» **Task instructions**
1. Using the Advent reflection below, explain in one to three sentences why it says the year begins in darkness.
2. In the Advent reflection below, what kind of season is Advent called?
3. Translate this sentence from the Advent reflection below into Spanish: "Advent is hope calling out in the dark."

** Begin Supplied text **

Pilgrim Notes

Reflections along the way.

Beginning the Advent Journey

adventThe year begins in darkness. Long nights, short days. We gather before the dawn–in the dark of human struggles and fears and loss. What lies ahead? What obstacles may block our way? Will we lose our way in the valley of the shadow of death? Night terrors haunt our days with division and distrust all around us. The nation is shouting. Brother against brother. Fathers and sons turning apart. Our country and even our world seem doomed to repeat another year of anger and hatred; another year of striving.

Advent is a season of waiting, looking, watching for the coming of the Lord, the coming of the Light. We watch and wait even as we walk an ancient path lit by songs of Gods’ people from ages past and the Wisdom of God handed down in Scripture and story and prayer. Advent is hope calling out in the dark. It is the song the of the nightingale, waking us in the deep night of sleep and calling us to watch for the hope that is coming, will come, has come.

** End Supplied text **
** Begin Recorded data **

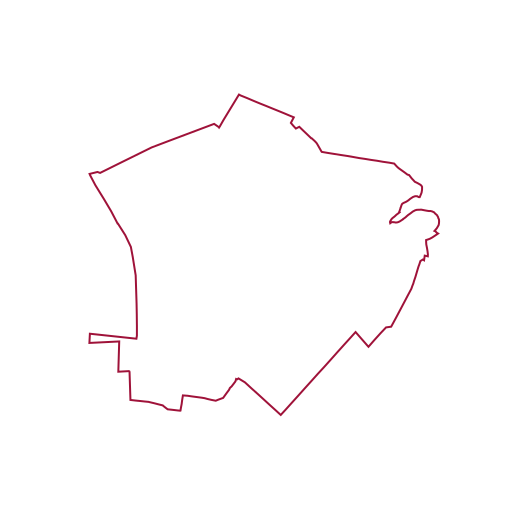 outline of Beba Veche, Timis, Romania, rotated 162°
{"feature_id": "2599482B62831651771343", "entity_name": "Beba Veche", "entity_type": "district", "adm_level": 2, "iso_a3": "ROU", "parent_name": "Romania", "parent_adm1": "Timis", "projection": "natural_earth1", "projection_center": [20.316, 46.114], "detail": "fine", "context": "isolated", "style": "outline", "palette": "rose", "viewbox_px": 512, "rotation_deg": 162, "n_neighbors": 0, "source": "geoboundaries", "source_scale": "gbopen_adm2", "svg_char_len": 3426}
<svg xmlns="http://www.w3.org/2000/svg" viewBox="0 0 512 512"><g transform="rotate(162 256 256)"><path d="M419.9,157.9L414.9,155.6L411.0,153.9L407.0,152.1L403.1,150.4L402.7,150.1L398.1,147.3L394.5,145.0L390.8,142.7L390.7,142.4L389.0,139.8L387.4,137.5L382.5,135.3L378.6,133.5L375.9,132.3L375.6,132.3L374.8,133.9L373.5,136.3L372.5,138.1L371.6,140.0L370.8,141.7L368.6,146.0L364.2,144.2L360.4,142.3L356.0,140.2L351.4,138.0L348.7,136.6L346.3,135.0L342.8,132.9L339.0,130.8L336.5,131.0L331.1,131.2L326.6,134.5L322.8,137.2L321.8,138.4L321.3,138.7L319.5,139.5L314.3,143.1L312.9,145.2L312.1,144.5L310.5,145.0L305.6,139.3L301.2,131.5L297.0,124.3L292.8,116.9L288.9,110.0L284.7,102.7L281.6,97.2L275.5,100.6L267.2,105.4L259.2,110.0L250.6,115.0L242.6,119.6L234.0,124.6L225.1,129.6L216.5,134.6L208.3,139.4L199.1,144.7L190.7,149.5L184.8,152.9L180.7,143.3L177.1,134.9L169.2,139.6L161.2,144.2L154.4,147.9L149.3,147.0L145.6,150.5L141.4,154.5L135.1,160.6L131.5,164.1L128.3,167.2L124.0,171.4L118.4,176.8L116.5,179.3L114.9,181.2L113.5,183.3L112.9,184.1L110.8,186.9L106.5,193.2L104.6,195.9L103.3,197.5L101.2,200.4L98.4,201.1L97.5,200.0L95.4,204.2L92.7,202.6L92.0,204.5L91.4,207.5L90.9,210.8L90.5,214.2L90.1,215.9L89.3,218.6L86.7,218.6L85.1,218.7L82.5,219.2L77.5,220.6L75.9,221.1L76.6,221.9L77.2,222.8L77.6,223.9L78.5,224.7L75.5,226.5L73.8,228.0L72.8,228.9L72.1,230.1L71.9,230.5L71.2,232.3L70.8,233.7L70.7,234.4L70.9,235.8L70.8,236.8L71.1,237.9L71.1,238.6L72.0,240.2L72.4,240.8L73.2,242.6L73.8,243.1L74.6,243.9L76.2,244.9L76.8,245.1L77.4,245.2L79.2,246.1L79.6,246.3L82.7,248.0L83.4,248.4L84.5,249.0L88.7,250.2L90.4,250.3L92.1,250.0L93.2,249.8L94.8,249.2L96.6,248.6L98.6,248.0L99.3,247.7L101.0,247.0L101.5,246.7L103.3,246.1L104.7,245.7L104.8,245.5L106.3,245.1L108.5,244.5L110.0,244.3L111.1,244.3L112.7,244.6L113.7,245.2L114.5,245.5L115.2,245.9L116.4,246.2L116.7,246.2L118.2,245.7L118.1,246.9L117.7,247.5L116.1,248.9L115.4,249.4L114.4,249.9L111.9,250.8L109.8,251.8L108.4,252.3L108.0,252.4L105.9,253.2L106.2,253.7L105.4,254.6L105.3,254.8L104.2,256.3L103.9,256.6L103.5,257.4L103.1,257.7L102.0,259.3L100.9,260.4L100.4,260.6L99.0,260.9L97.9,261.0L96.3,261.2L94.7,261.6L93.2,262.1L92.3,262.5L91.4,262.8L88.6,263.6L86.6,263.7L85.9,263.6L84.2,263.0L83.9,262.7L83.2,261.8L82.1,261.4L81.4,262.2L79.6,264.3L78.9,265.2L77.7,267.5L77.4,268.3L76.7,270.4L76.8,271.2L77.1,272.1L77.6,272.9L78.1,273.5L80.0,275.6L82.0,277.5L82.9,279.5L83.9,281.6L85.4,285.7L86.8,286.6L88.8,289.5L92.8,294.9L93.7,296.3L94.5,297.8L96.0,301.2L100.5,303.6L106.2,306.4L111.5,309.2L117.0,311.9L122.2,314.6L127.5,317.2L132.9,320.1L138.2,322.9L144.0,325.8L149.5,328.6L155.4,331.6L161.3,334.7L161.5,335.4L163.2,343.6L163.6,345.0L164.7,347.3L166.7,350.8L167.1,350.9L169.7,355.8L172.3,360.6L174.9,365.5L178.7,364.9L180.4,368.6L181.7,371.8L177.2,376.2L181.4,379.8L185.1,383.0L189.7,386.9L194.7,391.1L199.9,395.5L205.2,399.9L210.0,404.0L215.5,408.8L221.1,413.5L222.3,414.8L222.9,414.3L226.6,411.1L245.0,395.3L250.5,390.3L251.4,389.6L251.5,390.0L255.0,394.6L303.2,392.4L321.7,391.5L356.2,386.5L378.6,383.2L380.8,384.9L388.9,385.5L388.8,384.1L388.4,381.7L386.9,373.0L383.0,357.0L379.9,343.2L377.6,329.6L377.3,329.5L373.9,316.2L372.2,303.3L373.5,293.3L376.4,274.8L381.6,256.9L384.3,247.6L387.4,237.4L391.0,225.9L393.9,217.0L395.3,214.3L438.0,233.4L441.3,224.8L412.5,217.0L422.7,188.5L412.5,185.8L412.3,185.6L412.1,185.4L412.1,184.8L419.9,157.9Z" fill="none" stroke="#9f1239" stroke-width="2"/></g></svg>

** End Recorded data **

» **Complete answers**
1. The year begins with long nights and short days. People gather before the dawn, in the dark of human struggles, fears and loss.

2. A season of waiting, looking, watching for the coming of the Lord, the coming of the Light.

3. El Adviento es esperanza que clama en la oscuridad.